Pune has the highest under-construction REIT-eligible stock of 19 million sq. ft by 2020; hence, the city's projects would hold weight amongst investors in the near future. Moreover, Pune is likely to emerge as a strong market led by IT-business process management (BPM) companies and entities conducting offshore activities in sectors such as BFSI. These companies prefer Pune due to its competitive rentals, availability of local talent and close proximity to Mumbai.
Hyderabad too is a prominent market that would be on investors' radar, with the city expected to account for roughly 11 per cent of the total under-construction REIT-eligible projects over the next four years. The city's commercial market has been on a path of revival since 2014 after the bifurcation of the state, bringing political stability to Hyderabad.
While in completed projects as of 2016, Delhi-NCR has the second-highest value of REIT-eligible stock, the city currently has the low under-construction stock that could curtail future investment opportunities for investors.
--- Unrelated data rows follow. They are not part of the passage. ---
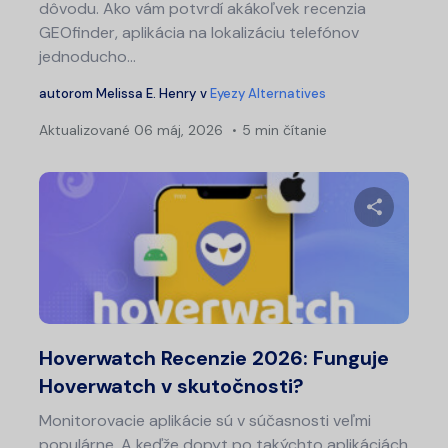
dôvodu. Ako vám potvrdí akákoľvek recenzia
GEOfinder, aplikácia na lokalizáciu telefónov
jednoducho...
autorom
Melissa E. Henry
v
Eyezy Alternatives
Aktualizované
06 máj, 2026
5 min čítanie
Zdieľajt
Twitter
Fa
Hoverwatch Recenzie 2026: Funguje
Hoverwatch v skutočnosti?
Monitorovacie aplikácie sú v súčasnosti veľmi
populárne. A keďže dopyt po takýchto aplikáciách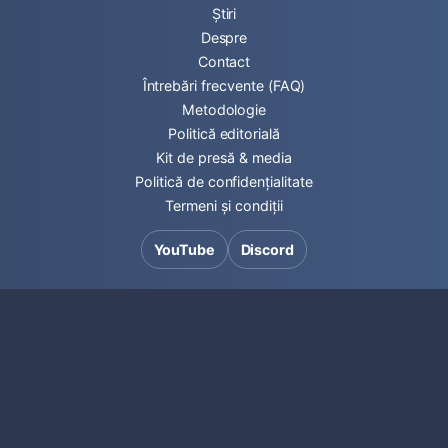
Știri
Despre
Contact
Întrebări frecvente (FAQ)
Metodologie
Politică editorială
Kit de presă & media
Politică de confidențialitate
Termeni și condiții
YouTube
Discord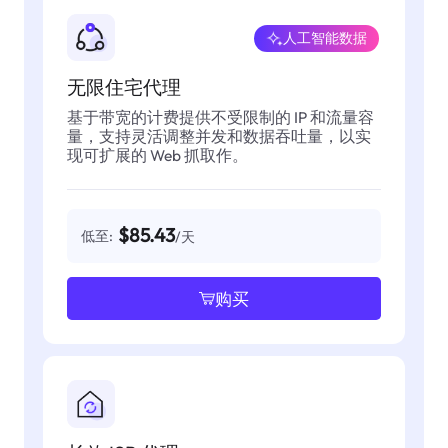
人工智能数据
无限住宅代理
基于带宽的计费提供不受限制的 IP 和流量容
量，支持灵活调整并发和数据吞吐量，以实
现可扩展的 Web 抓取作。
$85.43
低至:
/天
购买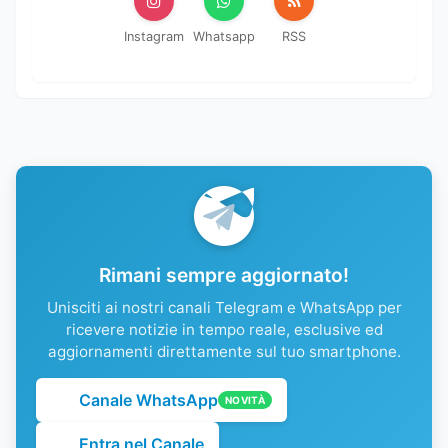
Instagram
Whatsapp
RSS
Rimani sempre aggiornato!
Unisciti ai nostri canali Telegram e WhatsApp per
ricevere notizie in tempo reale, esclusive ed
aggiornamenti direttamente sul tuo smartphone.
Canale WhatsApp
NOVITÀ
Entra nel Canale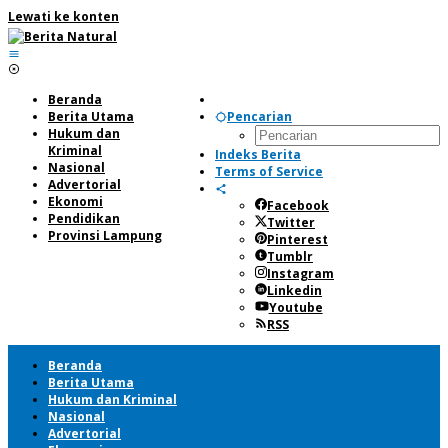
Lewati ke konten
Beranda
Berita Utama
Pencarian
Hukum dan
Kriminal
Indeks Berita
Nasional
Terms of Service
Advertorial
Ekonomi
Facebook
Pendidikan
Twitter
Provinsi Lampung
Pinterest
Tumblr
Instagram
Linkedin
Youtube
RSS
Beranda
Berita Utama
Hukum dan Kriminal
Nasional
Advertorial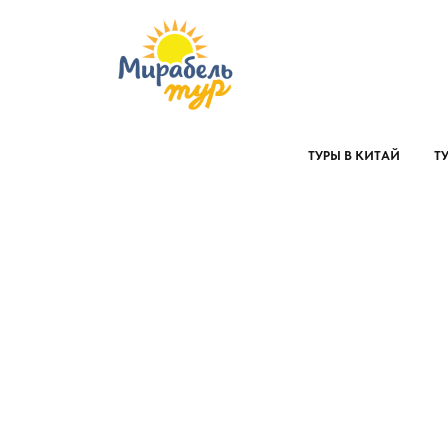
ТУРЫ В КИТАЙ
Т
In total retail stock, the highest value of REIT-eligible stock is estimated in Mumbai, with value of $6.1 billion to $7.5 billion. Mumbai is followed by Delhi-NCR, with REIT-eligible malls valued at $4.7 to $5.7 billion, followed by Bengaluru with REIT-eligible malls valued at $2.8 to $3.4 billion.
The year to date private equity investments in retail assets during 2016 increased threefold to $569 million, from $156 million a year ago. Around 65 per cent of retail asset investments made during 2016 are concentrated in Mumbai, followed by Delhi-NCR at a distant second with 24 per cent share.